Changing Times at Hamilton Hall. I want to take time - for the things that have been on hold for 23 years -
Time for me -
Time to unpack stuff unseen since moving into Hamilton Hall and just stored away -
Time for family -
Time for getting away and actually using the new camper van -
Time to think about what I am going to do with this diagnosis and time to give thanks.
Thanks for the many who have visited.
Thanks for making us such a popular and famous venue..
Thanks for the ' 3 IN A BED ' crew, who helped 'put us on the global map'
Thanks to all the various staff members over the years.
Thanks for attending my various training workshops.
Thanks for the many sweet e mails and cards.
Thanks for keeping me healthy and able.
Thanks for your thoughts and most of all
Thanks to the universe that showed me the way forward and provided a very clear and easy path, despite the many ups and downs and many on the gay scene whose mission in life is to destroy. Thanks for this incredible ' out and proud' life I have enjoyed since 'coming out' at 15 years of age.
Thanks for keeping me HIV Negative.
Thanks for keeping me - almost - kind of - sane - although that would be debateable.
Thanks for the tools that enabled me to make a living on my own and with little help from anyone but the universe and big thanks to Owen for the decades of emotional and sometimes financial support.
And I give a ton of thanks to myself - as why the fuck not - as I have winged it for 67 years and made it up as I went along and - somehow - I have always risen to the surface and smelled of roses. I have been guided by a force unseen and that energy has served me very well and as always, I give thanks.

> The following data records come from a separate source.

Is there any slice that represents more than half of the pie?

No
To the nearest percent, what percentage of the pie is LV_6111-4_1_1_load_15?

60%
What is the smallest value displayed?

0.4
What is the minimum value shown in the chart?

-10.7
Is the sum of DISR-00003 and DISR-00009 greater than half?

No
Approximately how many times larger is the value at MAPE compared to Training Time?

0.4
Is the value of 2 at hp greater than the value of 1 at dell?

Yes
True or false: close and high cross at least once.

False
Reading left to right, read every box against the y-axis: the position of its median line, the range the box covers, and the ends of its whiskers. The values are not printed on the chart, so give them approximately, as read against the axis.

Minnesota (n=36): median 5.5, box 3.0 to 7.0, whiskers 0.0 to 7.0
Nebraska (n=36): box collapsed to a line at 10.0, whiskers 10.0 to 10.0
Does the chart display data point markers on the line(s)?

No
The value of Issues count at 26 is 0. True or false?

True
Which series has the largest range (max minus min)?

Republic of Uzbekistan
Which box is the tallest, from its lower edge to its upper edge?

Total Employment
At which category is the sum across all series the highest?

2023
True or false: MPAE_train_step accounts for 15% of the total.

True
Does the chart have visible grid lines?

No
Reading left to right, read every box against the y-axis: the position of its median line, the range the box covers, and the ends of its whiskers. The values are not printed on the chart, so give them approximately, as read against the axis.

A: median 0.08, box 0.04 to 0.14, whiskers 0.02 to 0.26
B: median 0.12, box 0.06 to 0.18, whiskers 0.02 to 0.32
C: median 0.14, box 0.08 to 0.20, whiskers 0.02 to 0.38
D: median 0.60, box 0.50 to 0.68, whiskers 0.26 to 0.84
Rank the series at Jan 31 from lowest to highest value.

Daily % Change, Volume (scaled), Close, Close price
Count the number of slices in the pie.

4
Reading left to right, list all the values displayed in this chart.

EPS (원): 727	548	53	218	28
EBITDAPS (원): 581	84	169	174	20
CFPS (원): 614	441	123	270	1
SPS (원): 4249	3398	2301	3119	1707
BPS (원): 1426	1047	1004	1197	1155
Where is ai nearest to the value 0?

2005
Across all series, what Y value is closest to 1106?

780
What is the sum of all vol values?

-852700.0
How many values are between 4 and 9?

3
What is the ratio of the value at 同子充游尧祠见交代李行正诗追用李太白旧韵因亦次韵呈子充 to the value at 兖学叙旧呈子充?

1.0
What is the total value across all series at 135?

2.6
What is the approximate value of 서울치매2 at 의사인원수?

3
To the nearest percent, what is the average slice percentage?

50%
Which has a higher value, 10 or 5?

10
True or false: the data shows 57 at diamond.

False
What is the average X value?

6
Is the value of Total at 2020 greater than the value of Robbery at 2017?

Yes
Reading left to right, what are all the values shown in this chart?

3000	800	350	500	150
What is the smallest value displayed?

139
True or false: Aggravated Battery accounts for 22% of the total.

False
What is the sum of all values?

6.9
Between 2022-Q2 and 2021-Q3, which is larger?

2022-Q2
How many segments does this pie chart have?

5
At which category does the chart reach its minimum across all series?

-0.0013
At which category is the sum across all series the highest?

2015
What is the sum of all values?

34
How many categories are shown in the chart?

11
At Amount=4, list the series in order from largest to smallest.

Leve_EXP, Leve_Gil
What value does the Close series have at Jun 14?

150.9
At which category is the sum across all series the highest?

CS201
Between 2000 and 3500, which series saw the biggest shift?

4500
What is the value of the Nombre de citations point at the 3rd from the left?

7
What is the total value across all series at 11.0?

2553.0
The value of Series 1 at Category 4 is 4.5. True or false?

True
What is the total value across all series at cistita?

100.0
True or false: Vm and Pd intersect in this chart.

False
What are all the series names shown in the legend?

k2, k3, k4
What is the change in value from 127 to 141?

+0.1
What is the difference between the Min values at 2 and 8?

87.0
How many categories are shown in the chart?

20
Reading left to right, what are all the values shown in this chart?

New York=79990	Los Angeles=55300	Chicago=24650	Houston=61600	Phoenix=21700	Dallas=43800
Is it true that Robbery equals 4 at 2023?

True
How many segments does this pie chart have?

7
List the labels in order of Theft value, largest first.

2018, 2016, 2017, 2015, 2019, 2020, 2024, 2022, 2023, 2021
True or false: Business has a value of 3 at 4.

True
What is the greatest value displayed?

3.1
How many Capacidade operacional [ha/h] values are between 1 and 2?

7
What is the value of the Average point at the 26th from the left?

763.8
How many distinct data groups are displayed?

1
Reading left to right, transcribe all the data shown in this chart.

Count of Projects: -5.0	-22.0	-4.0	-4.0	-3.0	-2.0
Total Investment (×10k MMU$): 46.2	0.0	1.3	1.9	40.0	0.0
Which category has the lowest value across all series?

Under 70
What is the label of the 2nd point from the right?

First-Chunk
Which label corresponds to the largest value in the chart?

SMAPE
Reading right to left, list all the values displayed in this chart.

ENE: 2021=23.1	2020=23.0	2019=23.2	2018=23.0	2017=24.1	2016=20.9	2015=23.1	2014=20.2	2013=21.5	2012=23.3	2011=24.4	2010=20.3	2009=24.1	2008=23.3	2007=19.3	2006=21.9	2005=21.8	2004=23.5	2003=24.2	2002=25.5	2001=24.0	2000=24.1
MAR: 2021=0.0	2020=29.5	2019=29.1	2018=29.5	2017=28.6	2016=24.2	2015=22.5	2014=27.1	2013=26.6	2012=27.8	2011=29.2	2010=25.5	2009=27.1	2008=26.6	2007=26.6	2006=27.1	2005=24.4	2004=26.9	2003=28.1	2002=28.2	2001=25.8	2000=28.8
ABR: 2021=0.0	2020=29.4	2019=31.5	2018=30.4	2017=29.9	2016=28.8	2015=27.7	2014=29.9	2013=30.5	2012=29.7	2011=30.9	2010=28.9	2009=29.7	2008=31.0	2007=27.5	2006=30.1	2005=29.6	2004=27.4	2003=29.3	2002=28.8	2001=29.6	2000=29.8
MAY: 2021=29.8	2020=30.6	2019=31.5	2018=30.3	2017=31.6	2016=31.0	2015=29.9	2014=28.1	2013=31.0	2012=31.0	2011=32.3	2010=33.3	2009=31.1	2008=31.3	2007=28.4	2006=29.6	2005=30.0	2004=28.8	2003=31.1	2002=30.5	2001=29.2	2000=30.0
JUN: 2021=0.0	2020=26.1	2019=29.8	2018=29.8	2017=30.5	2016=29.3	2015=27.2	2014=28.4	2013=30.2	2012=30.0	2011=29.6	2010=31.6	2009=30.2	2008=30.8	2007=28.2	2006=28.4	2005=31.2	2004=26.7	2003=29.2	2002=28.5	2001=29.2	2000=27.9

Some of the workshops on the current Diary of Events for next year, may change or be withdrawn in the next few weeks as I adapt my life and my business to be - as always - in sync with what I am able - and willing - to do, and as I am looking for easier weekends with less training workshops, I hope you will like our way forward and will share some ideas and comments at any time.
Hamilton Hall has always offered more workshops, seminars, get togethers and events than any other gay venue we know of ANYWHERE - and with most being ' in house facilitated' - you know who we are and who it is working so hard and it becomes more like a family than strangers.
Naturally is you wished to offer your own workshop - we are always here to host as a residential space for you at very reasonable prices.
Hamilton Hall has become a major part in many mens lives. It has become an integral part of gay culture and thousands of lives have been changed for the better - and this all started with an idea, a thought, and me speaking up and voicing what I wanted to do and after much heartache and a long and sometimes painful road, I did it - and to quote the song.
I HAVE ALWAYS DONE IT - MY WAY -
and those who resent - those who are jealous and those who envy - get off your fat ass and do it - work the long hours, invest your life savings - work 18 hours a day 7 days a week, do it - get you act together and do it for your self and do not always rely on others all the time. Get off your fat ass and lift your thoughts and your deeds to the better good you know you have to offer - and do it.
I couldn't have done this without you.
I have learned and I have grown wiser.
I have listened and I have observed.
I have been one with you and someone separate at the same time.
I have paid attention and I have given of my mind, my body and my soul to a community sorely lacking any soul and that is in need of some inner growth - and Hamilton Hall has - with your help - proved itself to be a leading light on that journey and shall continue into the future, as long as I am able and willing.